White Sands When the Desert Turns to Snow
White Sands When the Desert Turns to Snow
White Sands National Park is ninety minutes north of El Paso in the Tularosa Basin, and the first time you see it you will not believe it — 275 square miles of gypsum sand dunes, pure white, rolling like frozen waves across a valley floor ringed by purple mountains. It looks like the Sahara reimagined by someone who only had one color and chose wisely.
The Dunes Drive is an eight-mile road into the heart of the dune field, and as you drive deeper the vegetation disappears and the landscape simplifies to two elements: white sand and blue sky. The sand is gypsum crystal, cool to the touch even in summer, and walking barefoot on it feels like walking on packed flour. The dunes range from gentle slopes to 60-foot ridges, and climbing to the top of the tallest one puts the entire basin in view — the San Andres Mountains to the west, the Sacramento Mountains to the east, and nothing between them but sand and light and the particular silence that only an empty landscape can produce.
Sunset is when the park earns its name. The white sand catches every color the sky offers — pink, gold, lavender, deep orange — and reflects it back with a fidelity that makes the ground and the air the same hue. For about twenty minutes, the dunes glow as if lit from within, and the horizon dissolves into a colorfield painting that Rothko would have envied.

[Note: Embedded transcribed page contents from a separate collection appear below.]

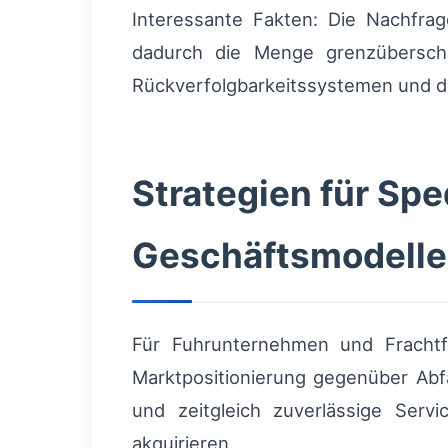
Interessante Fakten: Die Nachfrag
dadurch die Menge grenzüberschr
Rückverfolgbarkeitssystemen und di
Strategien für Spe
Geschäftsmodelle
Für Fuhrunternehmen und Frachtfü
Marktpositionierung gegenüber Abfa
und zeitgleich zuverlässige Servi
akquirieren.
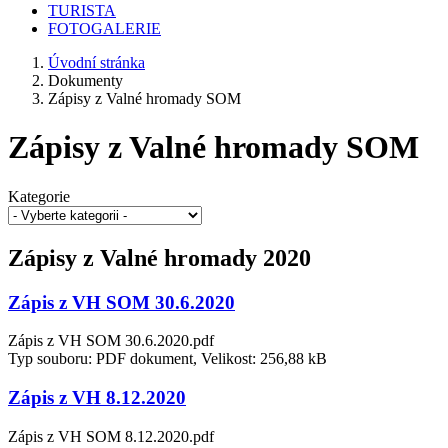
TURISTA
FOTOGALERIE
Úvodní stránka
Dokumenty
Zápisy z Valné hromady SOM
Zápisy z Valné hromady SOM
Kategorie
Zápisy z Valné hromady 2020
Zápis z VH SOM 30.6.2020
Zápis z VH SOM 30.6.2020.pdf
Typ souboru: PDF dokument, Velikost: 256,88 kB
Zápis z VH 8.12.2020
Zápis z VH SOM 8.12.2020.pdf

Practical notes: $25 per vehicle. Bring sunscreen, water, and sunglasses — the glare off the white sand is intense enough to sunburn your nostrils. The sledding is real: buy a sand saucer at the gift shop and ride the dunes like a five-year-old who has discovered gravity. The park occasionally closes for missile testing (it borders White Sands Missile Range), so check the website before driving.